Peygamberimiz, Hazret-i Ümm-i Seleme’ye, Abdullah bin Ebi Ümeyye ve süt kardeşi hakkında nazil olan ayet-i kerimeyi de (Isra 93) okudu. Hazret-i Ümm-i Seleme dedi ki:
– Ya Resulallah! Bu kişi, senin kavmindendir. Onların söylediği şeyi, bütün Kureyş müşrikleri de, söylemişler ve haklarında onun gibi ayetler de inmiştir. Sen, onun suçundan daha ağırını da affetmiştin. O, Amcanın oğludur ve onun sana akrabalığı vardır. Sen de, onun suçunu bağışlamaya halkın en layıkısın!
Bana ilk bakışı idi
Ebu Süfyan bin Hâris der ki: “Cuhfe’ye varıncaya kadar, ne Resulullah efendimiz, ne de Müslümanlardan hiçbiri benimle konuşmadı.
Her konaklanılan yerde, kendim Resulullahın kapısında duruyor, oğlum Cafer de ayakta dikiliyordu. Resulullah beni gördükçe, yüzünü benden çeviriyordu.
Ezahir yokuşundan Mekke’nin Ebtah vadisine inince, Resulullahın çadırının kapısına yaklaştım. Bana baktı. Bu bakış, Onun, bana ilk yumuşak bakışı idi. Kendisinin gülümseyeceğini de ummaya başladım.”

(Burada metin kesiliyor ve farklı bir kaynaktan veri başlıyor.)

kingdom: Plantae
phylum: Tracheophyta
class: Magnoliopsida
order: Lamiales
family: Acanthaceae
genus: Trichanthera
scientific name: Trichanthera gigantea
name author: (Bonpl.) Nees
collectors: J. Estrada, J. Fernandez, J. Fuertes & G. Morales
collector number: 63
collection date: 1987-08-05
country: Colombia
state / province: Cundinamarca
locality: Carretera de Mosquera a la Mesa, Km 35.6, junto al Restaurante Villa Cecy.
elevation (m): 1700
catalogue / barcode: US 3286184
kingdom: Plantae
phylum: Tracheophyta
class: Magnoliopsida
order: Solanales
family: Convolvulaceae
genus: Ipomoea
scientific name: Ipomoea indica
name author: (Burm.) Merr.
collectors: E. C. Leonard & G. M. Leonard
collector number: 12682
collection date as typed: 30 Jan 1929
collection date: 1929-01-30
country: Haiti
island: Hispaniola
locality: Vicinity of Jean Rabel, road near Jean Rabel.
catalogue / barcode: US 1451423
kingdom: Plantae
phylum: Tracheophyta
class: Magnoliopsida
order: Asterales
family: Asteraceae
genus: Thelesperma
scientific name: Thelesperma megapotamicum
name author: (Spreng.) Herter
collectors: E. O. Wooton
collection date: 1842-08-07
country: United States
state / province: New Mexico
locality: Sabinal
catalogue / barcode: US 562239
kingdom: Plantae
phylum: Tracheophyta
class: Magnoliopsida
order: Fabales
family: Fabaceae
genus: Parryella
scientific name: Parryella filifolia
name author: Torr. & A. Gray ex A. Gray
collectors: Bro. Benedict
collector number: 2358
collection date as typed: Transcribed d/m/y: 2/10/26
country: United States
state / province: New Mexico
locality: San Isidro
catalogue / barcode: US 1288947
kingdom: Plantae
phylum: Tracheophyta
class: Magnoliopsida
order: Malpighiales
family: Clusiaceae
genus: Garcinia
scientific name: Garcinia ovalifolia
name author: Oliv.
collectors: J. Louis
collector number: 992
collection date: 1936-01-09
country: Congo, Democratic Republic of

Hazret-i Ali, Ebu Süfyan bin Hâris’e dedi ki:
– Resulullah efendimize, arka tarafından var! Yusuf aleyhisselamin kardeşlerinin, Yusuf aleyhisselama söylediği şu sözü söyle: (Allaha yemin ederiz ki, Allahü teâlâ, seni, gerçekten bizden üstün kılmıştır! Biz, doğrusu, sana karşı yaptıklarımızda suçlu idik, dediler.) [Yusuf 91]
Bundan daha güzel bir söz bulunabileceği kabul edilemez. Ebu Süfyan bin Hâris böyle yapınca, Peygamberimiz, Hazret-i Yusuf’un kardeşlerine söylediğini bildiren, (Size, bugün hiçbir başa kakma ve ayıplama yoktur! Allahü teâlâ, sizi bağışlasın. O, merhametlilerin en merhametlisidir) [Yusuf 92] mealindeki ayet-i kerimeyi okudu.
Ebu Süfyan bin Hâris, Peygamberimizin, “Bana, onların ikisi de gerekmez” buyurduğunu haber aldığı zaman demişti ki:
“- Vallahi, ya yanına girmeme izin verecektir, ya da şu oğlumun elinden tutup yeryüzünde açlıktan, susuzluktan ölünceye kadar çekip gideceğiz! Sen ki benim hem akrabam, hem de halkın en uslusu, yumuşak huylusu, en iyilikseveri ve cömerdi bulunuyorsun.”
Peygamberimiz, Ebu Süfyan’ın bu sözlerini işitince, her ikisine de acıdı ve kendilerinin huzurlarına girmelerine izin verdi. Girdiler ve Müslüman oldular.
Yüzüne bakamazdı
Ebu Süfyan bin Hâris, Müslüman olduktan sonra, utancından, başını kaldırıp Peygamberimizin yüzüne bakamazdı. Geçmişteki tutum ve davranışlarından dolayı özür diledi.
Ebu Süfyan, Mekke-i mükerremenin fethinde bulunmuştur. Huneyn muharebesinde gösterdiği fevkalade kahramanlığı dolayısıyla, Resulullahın iltifatlarına mazhar oldu.
Miladi 644 senesinde, hacdan dönerken vefat etti. Namazını Hazret-i Ömer kıldırdı. Medine’deki Bakî kabristanına defnedildi. Hadis-i şerifte, “Ebu Süfyan cennet yiğitlerindendir” buyurularak, Resulullahın methine mazhar oldu. Siması Resulullaha benzeyen yedi kişiden biri de bu idi.